Cette directive, instaurée par son prédécesseur Thomas de Maizière, autorisait la police fédérale à laisser entrer des ressortissants de pays tiers sans papiers et sans demande formelle d’asile. Désormais, cette politique d’accueil est révolue : la police des frontières devra refouler la majorité des demandeurs d’asile sans papiers, à l’exception des groupes vulnérables, comme les enfants et les femmes enceintes.
Lors d’une conférence de presse à Berlin, M. Dobrindt a souligné que « l’Allemagne doit pouvoir prendre des décisions pour réduire les chiffres de l’immigration illégale et des demandes d’asile ».
Une politique migratoire axée sur le contrôle renforcé
Le ministre a insisté sur la nécessité d’une politique migratoire « claire, cohérente et contrôlée ». Il a précisé que le gouvernement ne fermerait pas les frontières, ni ne chargerait excessivement les pays voisins, mais renforcerait les contrôles afin d’augmenter le nombre de refoulements aux frontières.
Cette démarche vise également à apaiser les critiques des pays frontaliers, notamment la Pologne, qui dénoncent l’impact des contrôles sur la circulation des travailleurs transfrontaliers.
Réactions en Pologne et au sein de l’Union européenne
La décision allemande a suscité une mise en garde rapide de la part du chef du gouvernement polonais, Donald Tusk. Lors d’une conférence de presse conjointe à Varsovie, il a exhorté le chancelier Friedrich Merz à se concentrer sur la sécurisation des frontières extérieures de l’Union européenne et à préserver la libre circulation au sein de la zone Schengen.
Dans une interview accordée à Die Welt, M. Merz a indiqué avoir informé au préalable Emmanuel Macron et Donald Tusk des mesures de contrôle renforcé.
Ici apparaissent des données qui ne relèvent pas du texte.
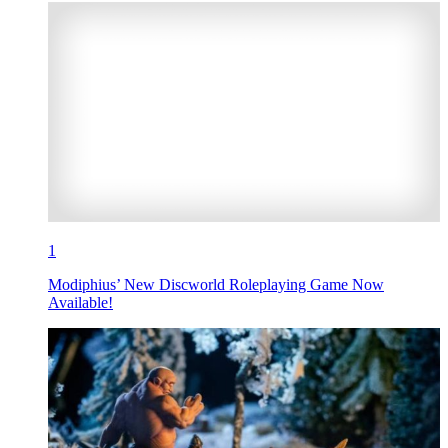
1
Modiphius’ New Discworld Roleplaying Game Now
Available!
Il a rappelé que ces contrôles aux frontières intérieures ne seraient qu’une mesure transitoire, nécessaire tant que la migration irrégulière resterait élevée au sein de l’UE. L’Allemagne, située au cœur de l’Europe, est particulièrement affectée par ce phénomène.
Évolution des demandes d’asile et résultats des premières mesures
Selon les données du ministère de l’Intérieur allemand, le nombre de demandes d’asile avait augmenté entre 2020 et 2023, avant de diminuer en 2024. Cette année-là, 250 945 personnes ont sollicité l’asile en Allemagne, soit une baisse de 28,7 % par rapport à 2023.
De plus, plus de 53 000 demandeurs ont été refoulés aux frontières allemandes depuis octobre 2023, selon des chiffres officiels publiés début mai.
Contexte politique et pression de l’extrême droite
Ce durcissement de la politique migratoire était largement attendu, alors que le sujet a dominé la campagne électorale des législatives, notamment après une série d’attaques commises par des étrangers.
Le chancelier Friedrich Merz avait annoncé avant son investiture que la maîtrise de l’immigration serait l’une des priorités de son gouvernement, dans le but de regagner la confiance des électeurs tentés par l’extrême droite.
Montée de l’Alternative pour l’Allemagne et inquiétudes gouvernementales
Dans plusieurs sondages récents, le parti d’extrême droite Alternative pour l’Allemagne (AfD), arrivé deuxième aux législatives, s’est parfois hissé en tête, dépassant les conservateurs. Cette popularité accrue inquiète le gouvernement de Friedrich Merz.
Classé récemment comme « extrémiste de droite » par les services de renseignement intérieur, l’AfD est accusé de mener une « agitation continue » contre les migrants, réfugiés et musulmans, qu’il présente comme une « menace collective ».